I’d like to reproduce a mailing list post here, both because I would like to retain it for easy reference and I consider it important enough to achieve better visibility. It originated by asking a question about output formatting options, but took as down to important roadmap questions for rsyslog.

For simplicity, I simply copy over the text of my relevant posting:

> On Mon, 31 May 2010, david@lang.hm wrote:
>
> > On Mon, 31 May 2010, Rainer Gerhards wrote:
> >
> >>> I agree that doing it in the output would be far better in many
> ways,
> >>> but
> >>> since there isn’t a way to do a plugin there (at least not as far
> as I
> >>> know, it would be good to get confirmation or a better idea)
> >>
> >> David, can you tell me what you have on your mind for this
> functionality? I
> >> have thought a bit about it, and I probably have one approach
> myself. But I
> >> would prefer to hear your idea before I push you into a direction.
> >
> >
> > two options
> >
> > 1. something that would work similar to the existing format
> > string, but would call a C subroutine that could read the existing
> > properties and would create the output string in a buffer
> >
> > 2. something that could also modify the exisitng properties (more
> > powerful, but also more dangerous and could involve locking to
> prevent
> > other things from trying to read properties at the same time)
> >
> > we haven’t gone too far down the road of researching the output
> > performance (since the input and queue locking has dominated so far),
> but
> > it is clear that the output currently takes significantly more CPU
> time
> > than input, it may be that being able to use C to define the output
> format
> > instead of interpreting the format string may be a noticable
> improvement.
> > Is there a relativly easy way to test this? (say, hard-code a format
> or
> > two and test writes to file and network with the hard-coded format vs
> a
> > format string that produces the same output?)
>
> for the traditional output formats the difference may not be that much,
> but if there is extensive parsing involved (as the initial poster is
> doing, or what I would expect is common for specific log types into a
> database) the difference can be much more significant since it can
> replace
> multiple regex statements with a much faster single pass that looks for
> word breaks and inserts standard filler in those spots.
>
> With the new syslog format where the data is ‘supposed to be’ in a
> series of name=value tuples, something like this would be a pretty
> efficiant way of extracting particular portions of the data to be
> output
> (although the properties could be extended to do this sort of thing by
> providing something similar to a perl hash)

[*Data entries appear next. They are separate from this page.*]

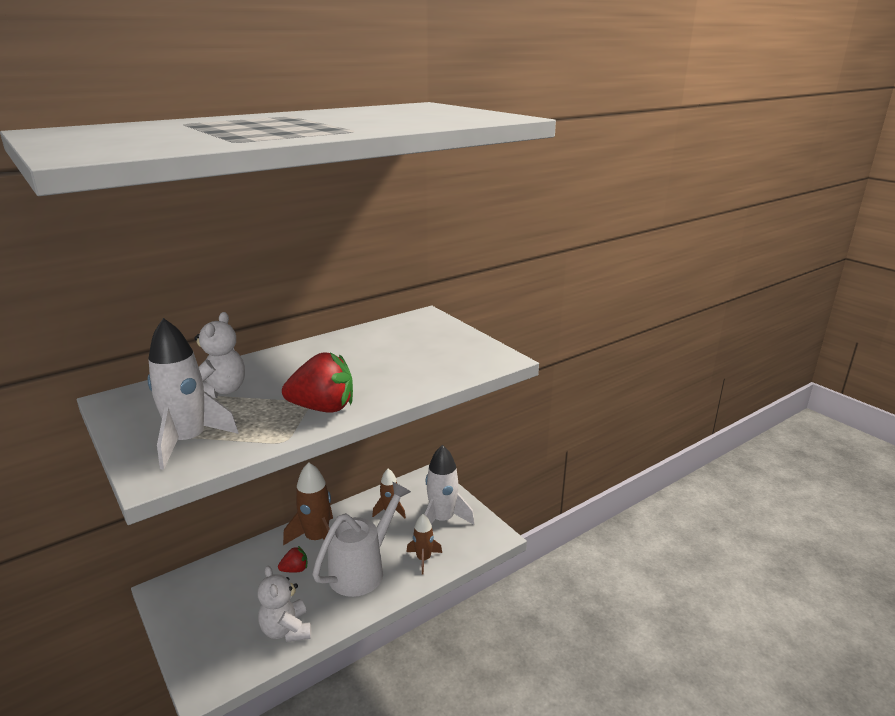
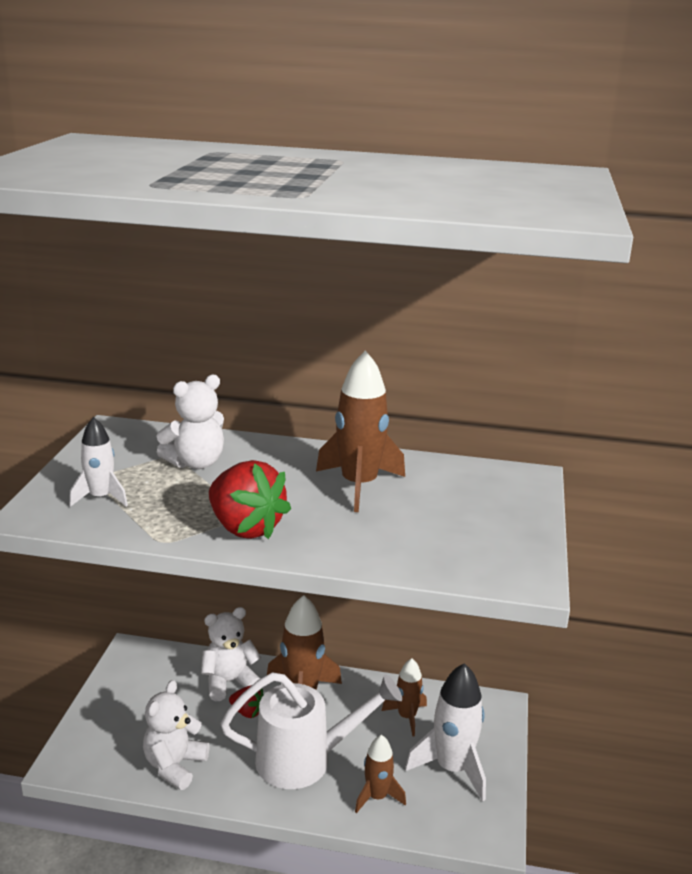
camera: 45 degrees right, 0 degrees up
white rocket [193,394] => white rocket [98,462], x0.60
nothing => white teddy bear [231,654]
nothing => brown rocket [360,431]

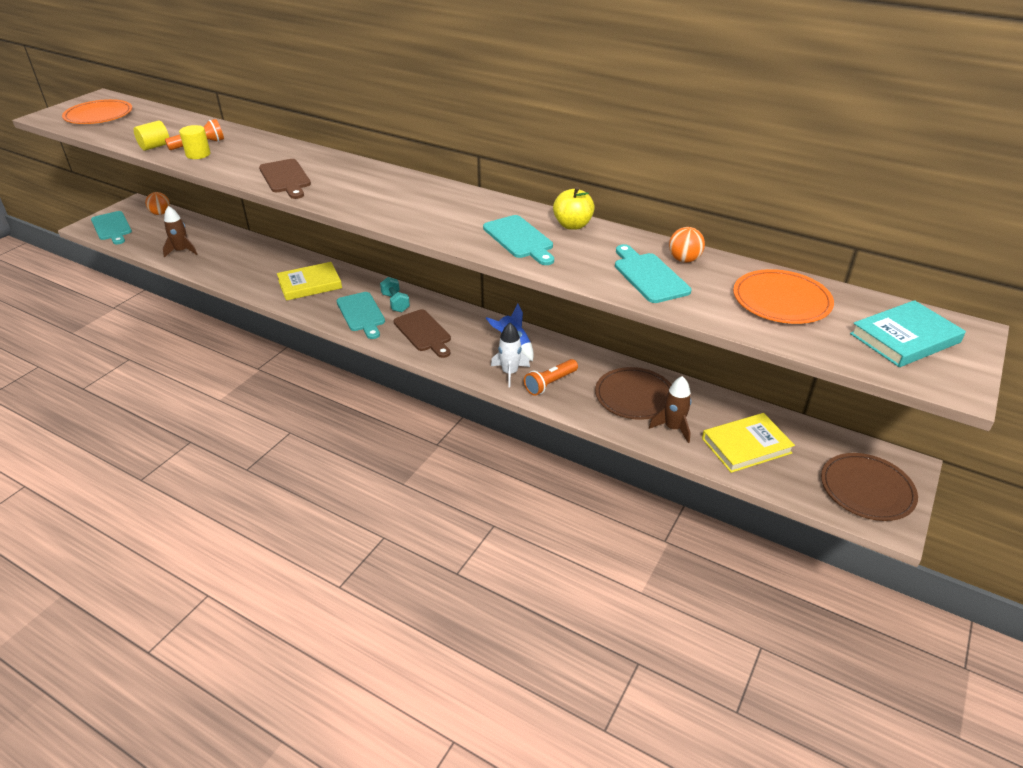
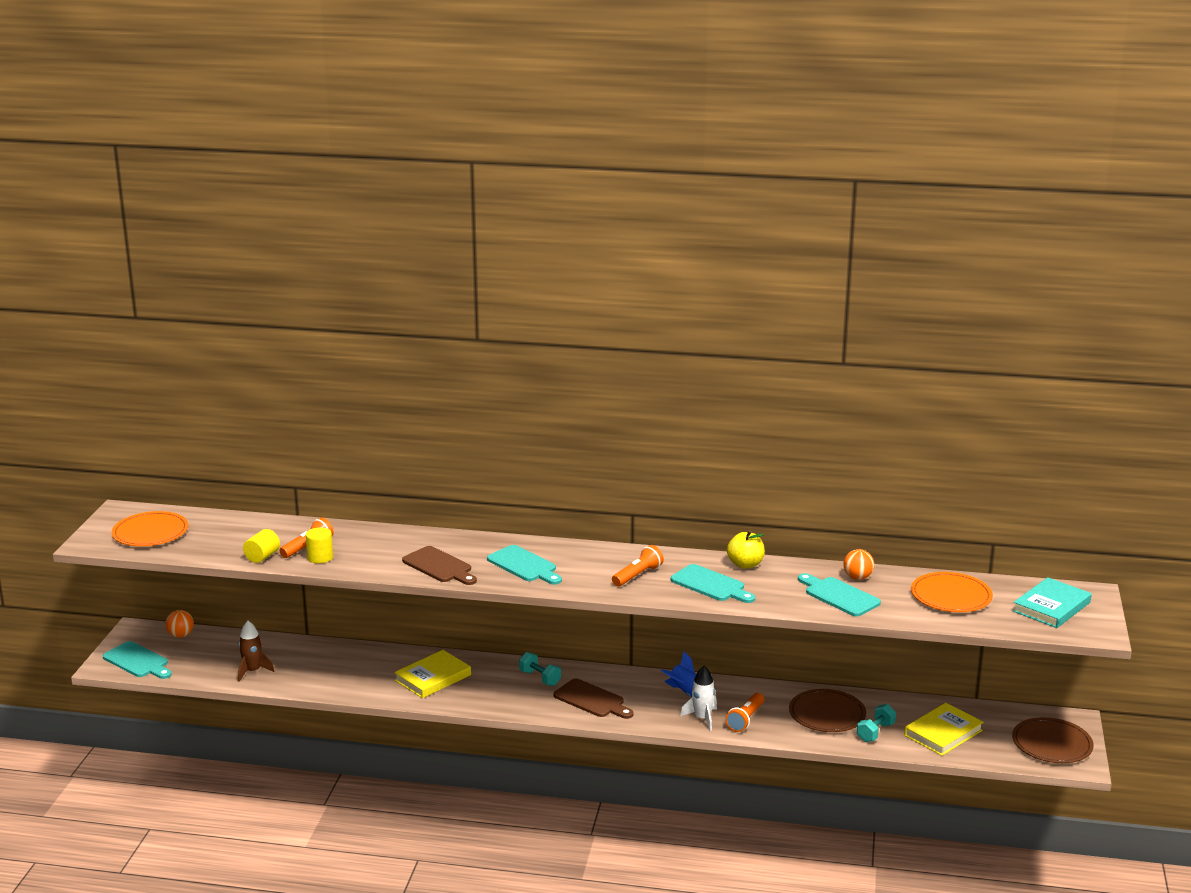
camera: 20 degrees left, 15 degrees down
turquoise cutting board [361,315] => turquoise cutting board [524,565], shifted
brown rocket [670,409] => turquoise dumbbell [876,723]
nothing => orange flashlight [638,566]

You are looking in the same direction I am, and I think this is good news ;)

The current engine supports functions coded in C, but not yet as real plugins
nor in an easy to see way. It is done via a crude function interface library
module, and only within the script engine. My original plan (over a year, or
even two, ago) was to generalize these library plugins, so that it is easy to
add new code and load them as plugins. Actually, making them available as
plugins should not be too much work given the already existing
infrastructure. There already exist a handful of “function modules”, the
control structure is just statically created during compile time, much as
some of the output plugins are statically linked.

Then the original plan was to enable templates to call scripts and enable
scripts to define templates (kind of). Unfortunately, I got distracted by
more important things before I could complete all of this.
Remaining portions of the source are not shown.